By contrast, Venezuelan state media and platforms linked to Iran, China and Russia highlight sanctions, coup plots and foreign meddling. They foreground evidence of economic damage inflicted by financial restrictions, point to past episodes of attempted coups and paramilitary incursions, and emphasise instances of explicit United States political and logistical support to opposition strategies, including the previous recognition of parallel institutions. For audiences in Tehran, Beijing and Moscow, the Venezuelan case reinforces longstanding scepticism about humanitarian justifications for intervention, recalling the legacies of Iraq, Libya and other conflicts where regime‑change policies produced protracted instability and social fragmentation.
Regional stakes and global implications
Venezuela is now firmly embedded in an alternative network of partnerships that includes Russia, China, Iran, Turkey and other actors willing to challenge or ignore United States sanctions. High‑level visits, military cooperation and joint projects signal that Caracas is far from globally isolated, even as it faces intense pressure from Washington and many of its traditional regional partners. These relationships allow Venezuela to access markets, credit and technology that would otherwise be largely closed off, giving the government room for manoeuvre and reinforcing its narrative that multipolarity is not an abstract slogan but a tangible survival strategy.

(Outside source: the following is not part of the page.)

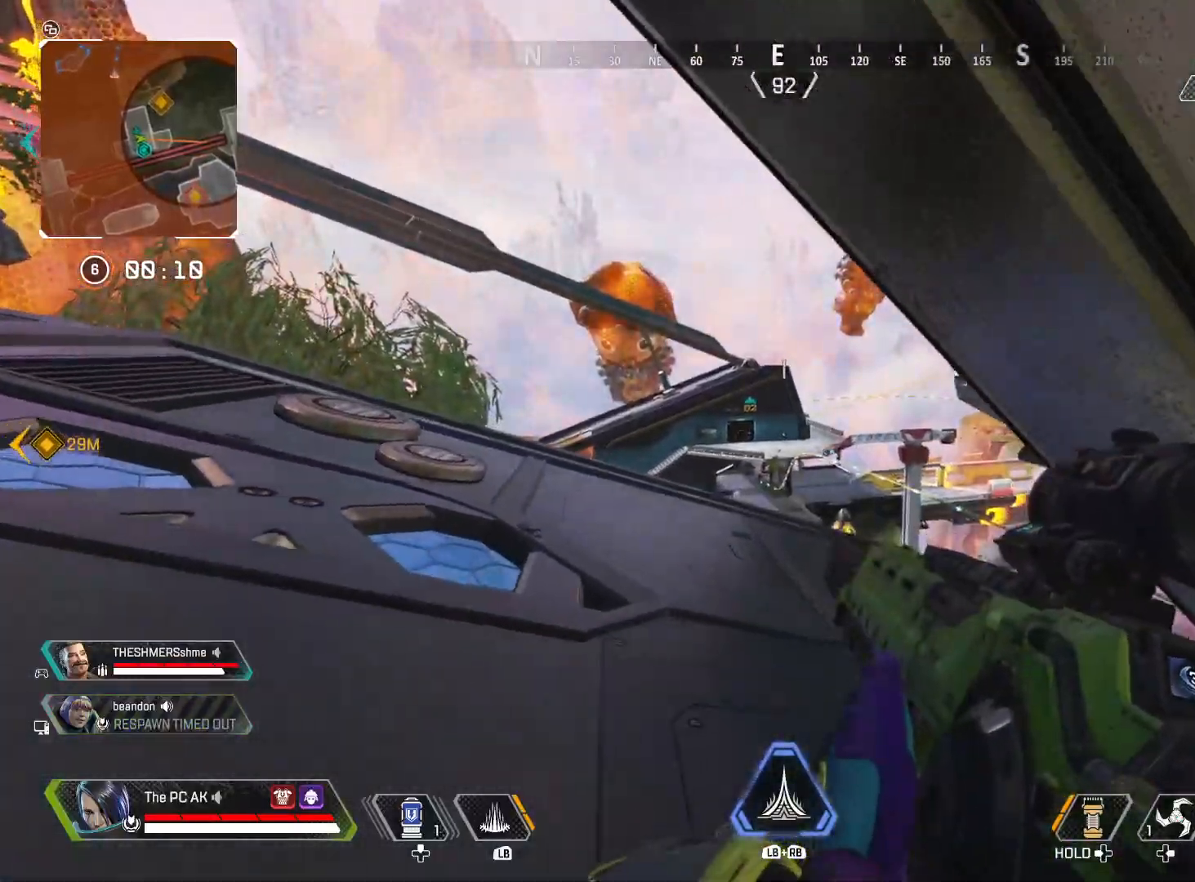
{"dt_ms": 501, "buttons": [], "left_stick": "left", "events": [[200, "left_stick", "up-left"], [250, "B", "down"], [350, "B", "up"], [417, "left_stick", "left"]]}
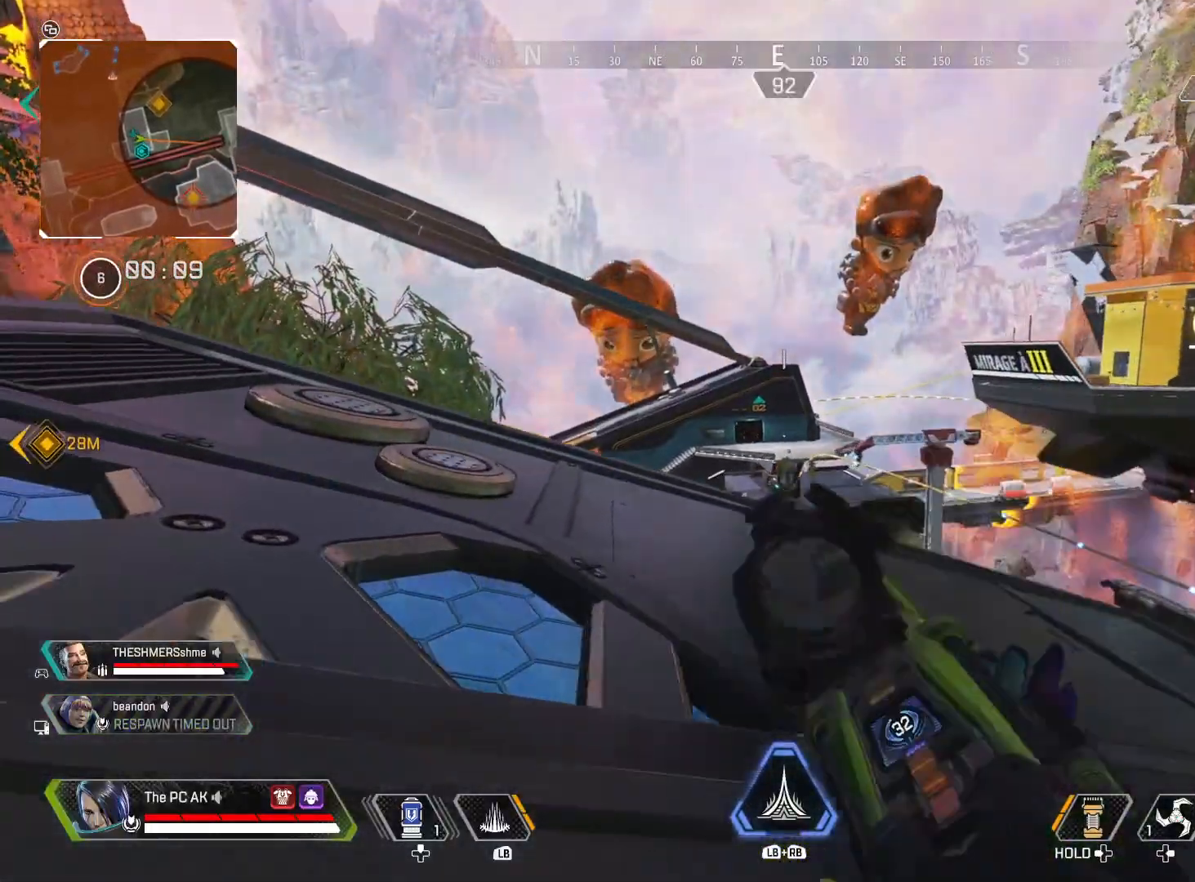
{"dt_ms": 500, "buttons": [], "left_stick": "up-left", "events": [[50, "B", "down"], [166, "B", "up"], [217, "X", "down"], [267, "left_stick", "up-left"], [300, "X", "up"]]}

In Washington, the deepening presence of Russia, China and Iran in Venezuela is viewed as a strategic challenge in the United States near abroad. This perception fuels calls for stronger containment and a more assertive stance, thereby locking in a feedback loop: sanctions and threats from the United States drive Caracas further into the orbit of Eurasian powers, which in turn sharpens United States concerns about encroachment in its traditional sphere of influence. For Maduro’s supporters and for policymakers in Tehran, Beijing and Moscow, Venezuela has thus become a frontline in the transition to a more multipolar international order. The debate, in their view, is no longer simply about who governs in Caracas, but about whether smaller and medium‑sized states can preserve meaningful autonomy when their chosen models clash with the preferences of a superpower.